DEAD RINGERS. BAFICI and “New Argentine Cinema” share the same inception date, and a mutually enriching and beneficial relationship, for one could not be without the other. In its first editions, BAFICI was an eagerly-awaited cultural beacon on the international scene, due to a powerful combination of content, programming, and circumstances. 
But ten years, in the 21st Century, fly by at lightning speed. The new modes of production and exhibition have changed so fast that the expression “audiovisual democracy” is no longer utopyan. Before there was BAFICI, there was no outlet for indie productions and no forums of discussion, no new launching pads, no new ways to reflect the fast evolving technological developments. Only a few years back, we looked with envy at the few lucky fellows who had access to broadband Internet and, let's face it, audiovisual content downloads. Availability, or lack of, played a key role in the success of a festival like BAFICI, so rich in cultural diversity, so vast in its range of selections. 

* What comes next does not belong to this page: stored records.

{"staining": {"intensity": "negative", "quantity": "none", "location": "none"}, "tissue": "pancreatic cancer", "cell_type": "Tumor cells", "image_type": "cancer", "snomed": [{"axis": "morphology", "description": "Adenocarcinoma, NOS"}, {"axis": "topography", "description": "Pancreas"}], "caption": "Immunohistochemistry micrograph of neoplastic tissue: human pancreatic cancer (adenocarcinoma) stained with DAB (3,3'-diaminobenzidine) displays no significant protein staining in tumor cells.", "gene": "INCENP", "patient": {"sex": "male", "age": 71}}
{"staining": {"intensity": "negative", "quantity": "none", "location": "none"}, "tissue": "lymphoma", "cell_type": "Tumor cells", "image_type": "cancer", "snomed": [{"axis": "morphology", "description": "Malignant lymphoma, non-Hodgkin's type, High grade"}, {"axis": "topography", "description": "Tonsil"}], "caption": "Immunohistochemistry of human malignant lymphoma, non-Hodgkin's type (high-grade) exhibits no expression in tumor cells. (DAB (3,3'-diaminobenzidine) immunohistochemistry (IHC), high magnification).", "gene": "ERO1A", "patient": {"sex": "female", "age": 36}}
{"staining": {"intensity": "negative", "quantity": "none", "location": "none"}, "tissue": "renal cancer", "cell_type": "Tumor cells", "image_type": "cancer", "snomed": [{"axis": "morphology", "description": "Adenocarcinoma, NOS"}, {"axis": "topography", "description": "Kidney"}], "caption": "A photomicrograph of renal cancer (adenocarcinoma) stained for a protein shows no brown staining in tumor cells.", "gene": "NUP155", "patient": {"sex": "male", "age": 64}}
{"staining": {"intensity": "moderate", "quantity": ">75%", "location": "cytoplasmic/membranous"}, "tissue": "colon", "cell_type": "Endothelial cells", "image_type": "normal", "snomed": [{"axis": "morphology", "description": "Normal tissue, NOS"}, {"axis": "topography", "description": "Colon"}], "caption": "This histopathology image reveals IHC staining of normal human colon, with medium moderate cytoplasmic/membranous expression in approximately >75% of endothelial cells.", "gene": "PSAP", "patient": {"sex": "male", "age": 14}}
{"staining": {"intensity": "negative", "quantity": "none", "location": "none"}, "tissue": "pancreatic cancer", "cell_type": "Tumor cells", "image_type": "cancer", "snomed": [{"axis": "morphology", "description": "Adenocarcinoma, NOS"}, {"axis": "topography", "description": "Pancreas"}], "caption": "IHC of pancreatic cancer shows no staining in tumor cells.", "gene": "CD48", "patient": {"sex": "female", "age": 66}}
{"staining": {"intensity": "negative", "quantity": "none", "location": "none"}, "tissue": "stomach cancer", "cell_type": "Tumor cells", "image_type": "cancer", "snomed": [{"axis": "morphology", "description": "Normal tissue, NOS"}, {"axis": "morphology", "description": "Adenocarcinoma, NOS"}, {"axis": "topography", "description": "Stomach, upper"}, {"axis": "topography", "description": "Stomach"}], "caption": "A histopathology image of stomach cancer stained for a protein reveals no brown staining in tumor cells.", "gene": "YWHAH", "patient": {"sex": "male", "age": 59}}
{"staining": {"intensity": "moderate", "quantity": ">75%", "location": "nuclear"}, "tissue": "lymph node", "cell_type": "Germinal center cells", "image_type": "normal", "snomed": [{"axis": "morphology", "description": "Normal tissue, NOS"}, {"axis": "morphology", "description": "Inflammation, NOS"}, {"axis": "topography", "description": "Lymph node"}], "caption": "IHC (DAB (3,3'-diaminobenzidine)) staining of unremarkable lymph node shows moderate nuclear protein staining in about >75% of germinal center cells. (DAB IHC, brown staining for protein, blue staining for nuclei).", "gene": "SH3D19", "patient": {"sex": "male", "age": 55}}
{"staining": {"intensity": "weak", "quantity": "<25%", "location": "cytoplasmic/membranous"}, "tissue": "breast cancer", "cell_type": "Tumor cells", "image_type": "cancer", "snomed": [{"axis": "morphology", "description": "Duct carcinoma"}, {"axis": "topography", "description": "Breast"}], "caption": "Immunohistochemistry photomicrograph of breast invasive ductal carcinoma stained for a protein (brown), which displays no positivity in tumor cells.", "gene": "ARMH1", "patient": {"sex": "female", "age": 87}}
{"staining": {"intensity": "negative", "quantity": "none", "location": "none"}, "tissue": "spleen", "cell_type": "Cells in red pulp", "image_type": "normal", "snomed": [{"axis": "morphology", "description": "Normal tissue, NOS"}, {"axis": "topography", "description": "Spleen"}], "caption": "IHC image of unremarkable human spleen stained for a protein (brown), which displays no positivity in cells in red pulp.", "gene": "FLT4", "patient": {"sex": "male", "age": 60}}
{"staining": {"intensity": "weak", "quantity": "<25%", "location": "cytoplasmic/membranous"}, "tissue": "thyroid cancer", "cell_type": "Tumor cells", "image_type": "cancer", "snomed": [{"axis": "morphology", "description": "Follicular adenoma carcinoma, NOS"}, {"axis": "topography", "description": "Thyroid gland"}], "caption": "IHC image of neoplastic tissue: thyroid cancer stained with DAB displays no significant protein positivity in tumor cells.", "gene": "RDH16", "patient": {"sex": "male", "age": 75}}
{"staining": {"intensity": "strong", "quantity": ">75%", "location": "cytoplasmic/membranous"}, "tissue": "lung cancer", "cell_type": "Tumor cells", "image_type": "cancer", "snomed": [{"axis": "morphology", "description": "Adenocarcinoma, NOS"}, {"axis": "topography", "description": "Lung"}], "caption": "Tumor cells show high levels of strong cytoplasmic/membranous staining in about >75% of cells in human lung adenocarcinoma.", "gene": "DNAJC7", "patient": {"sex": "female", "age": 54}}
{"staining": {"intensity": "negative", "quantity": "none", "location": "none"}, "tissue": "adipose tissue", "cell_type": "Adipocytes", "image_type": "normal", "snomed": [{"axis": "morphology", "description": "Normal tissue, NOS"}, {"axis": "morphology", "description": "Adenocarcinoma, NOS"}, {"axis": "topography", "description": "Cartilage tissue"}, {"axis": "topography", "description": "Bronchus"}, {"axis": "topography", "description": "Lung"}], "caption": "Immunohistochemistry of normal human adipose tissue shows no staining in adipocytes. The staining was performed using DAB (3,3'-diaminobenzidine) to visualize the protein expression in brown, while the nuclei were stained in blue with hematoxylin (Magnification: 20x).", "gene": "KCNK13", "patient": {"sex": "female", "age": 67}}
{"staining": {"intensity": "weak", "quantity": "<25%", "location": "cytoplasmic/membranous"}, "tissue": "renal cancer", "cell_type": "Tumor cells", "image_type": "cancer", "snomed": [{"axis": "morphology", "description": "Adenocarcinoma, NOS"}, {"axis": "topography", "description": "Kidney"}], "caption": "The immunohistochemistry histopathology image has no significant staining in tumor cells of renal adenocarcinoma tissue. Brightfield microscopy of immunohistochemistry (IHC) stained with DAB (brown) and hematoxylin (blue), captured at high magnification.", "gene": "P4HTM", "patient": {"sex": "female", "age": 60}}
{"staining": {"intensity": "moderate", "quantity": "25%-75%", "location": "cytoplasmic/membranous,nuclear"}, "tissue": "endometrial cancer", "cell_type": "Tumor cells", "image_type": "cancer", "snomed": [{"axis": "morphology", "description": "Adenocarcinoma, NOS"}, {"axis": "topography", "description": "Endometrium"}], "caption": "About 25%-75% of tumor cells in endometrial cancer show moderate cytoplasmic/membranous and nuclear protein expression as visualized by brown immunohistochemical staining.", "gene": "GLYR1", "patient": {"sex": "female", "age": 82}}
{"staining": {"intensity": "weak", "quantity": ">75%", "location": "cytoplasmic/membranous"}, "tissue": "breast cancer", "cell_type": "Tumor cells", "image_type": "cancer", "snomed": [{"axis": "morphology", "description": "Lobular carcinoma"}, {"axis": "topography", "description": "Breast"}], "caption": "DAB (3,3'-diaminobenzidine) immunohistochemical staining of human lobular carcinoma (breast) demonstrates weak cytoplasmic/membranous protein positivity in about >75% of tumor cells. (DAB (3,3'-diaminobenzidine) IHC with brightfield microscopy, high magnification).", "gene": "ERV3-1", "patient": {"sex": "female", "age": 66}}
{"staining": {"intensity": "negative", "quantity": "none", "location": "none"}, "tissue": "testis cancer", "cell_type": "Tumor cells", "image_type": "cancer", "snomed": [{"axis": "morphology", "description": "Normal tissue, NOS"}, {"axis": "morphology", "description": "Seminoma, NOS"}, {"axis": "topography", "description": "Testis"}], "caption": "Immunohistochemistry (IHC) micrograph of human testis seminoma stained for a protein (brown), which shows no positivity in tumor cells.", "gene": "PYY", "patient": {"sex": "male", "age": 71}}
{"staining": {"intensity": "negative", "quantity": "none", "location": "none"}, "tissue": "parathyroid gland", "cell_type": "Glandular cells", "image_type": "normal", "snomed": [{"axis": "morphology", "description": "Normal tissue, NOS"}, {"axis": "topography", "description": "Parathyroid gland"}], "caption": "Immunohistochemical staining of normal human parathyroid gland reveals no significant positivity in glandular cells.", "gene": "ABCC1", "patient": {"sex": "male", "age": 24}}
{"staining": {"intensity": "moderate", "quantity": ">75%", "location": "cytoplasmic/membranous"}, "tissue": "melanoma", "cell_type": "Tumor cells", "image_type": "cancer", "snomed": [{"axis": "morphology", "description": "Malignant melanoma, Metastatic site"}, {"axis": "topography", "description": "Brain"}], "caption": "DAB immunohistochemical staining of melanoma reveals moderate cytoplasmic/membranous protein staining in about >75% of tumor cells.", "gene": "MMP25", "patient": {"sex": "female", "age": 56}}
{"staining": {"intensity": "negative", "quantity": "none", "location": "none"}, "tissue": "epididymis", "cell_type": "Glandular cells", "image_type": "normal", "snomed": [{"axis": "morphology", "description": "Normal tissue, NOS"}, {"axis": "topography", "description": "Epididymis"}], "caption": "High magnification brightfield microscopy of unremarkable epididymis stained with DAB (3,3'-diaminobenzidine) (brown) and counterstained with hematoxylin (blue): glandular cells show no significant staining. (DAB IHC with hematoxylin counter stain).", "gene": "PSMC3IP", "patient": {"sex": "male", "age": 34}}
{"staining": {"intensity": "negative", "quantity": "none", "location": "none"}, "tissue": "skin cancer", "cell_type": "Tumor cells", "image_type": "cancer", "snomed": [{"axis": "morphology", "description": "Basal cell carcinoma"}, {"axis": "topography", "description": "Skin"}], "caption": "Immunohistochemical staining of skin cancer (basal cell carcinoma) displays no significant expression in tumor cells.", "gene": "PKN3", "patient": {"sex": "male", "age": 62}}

The 13th edition of BAFICI overcomes this hurdle by providing as ample a panorama of indie and peripheral cinematographies as in previous years, which means that it is not the programmers' fault if there is a hovering sensation of... disenchantment? But maybe the expression “lack of connection” is more appropriate. 
BAFICI's detractors have always underlined its self-imposed “ghetto” nature, which “alienates” most viewers from the festival's sophisticated offerings. Others, in similarly fundamentalist manner, claimed BAFICI was indeed like an island in a miasma of self-replicating formulas in the mainstream film industry. 
From where we stand now, the point may have shifted a bit, with a tilt towards an equilibrium of sorts between art and audience reception. However, true artists need not fend themselves off from the masses. On the contrary, they must reach out and speak to them in terms they can understand, come to grips with and, ultimately, rejoice over. 
BAFICI, for incurable cinephiles, has always been pure bliss. But there's a little something out there, some expanding controversy, that it's time to bring it closer, if not to the people at its very foundations of the festival, at least to filmgoers whose modes of viewing and consuming audiovisual products has radically changed. 
Filmmakers certainly have the right, which they fully exercise, to make movies not directed at mass audiences. But entrenching themselves behind trendy, artsy repetition is no good for anyone.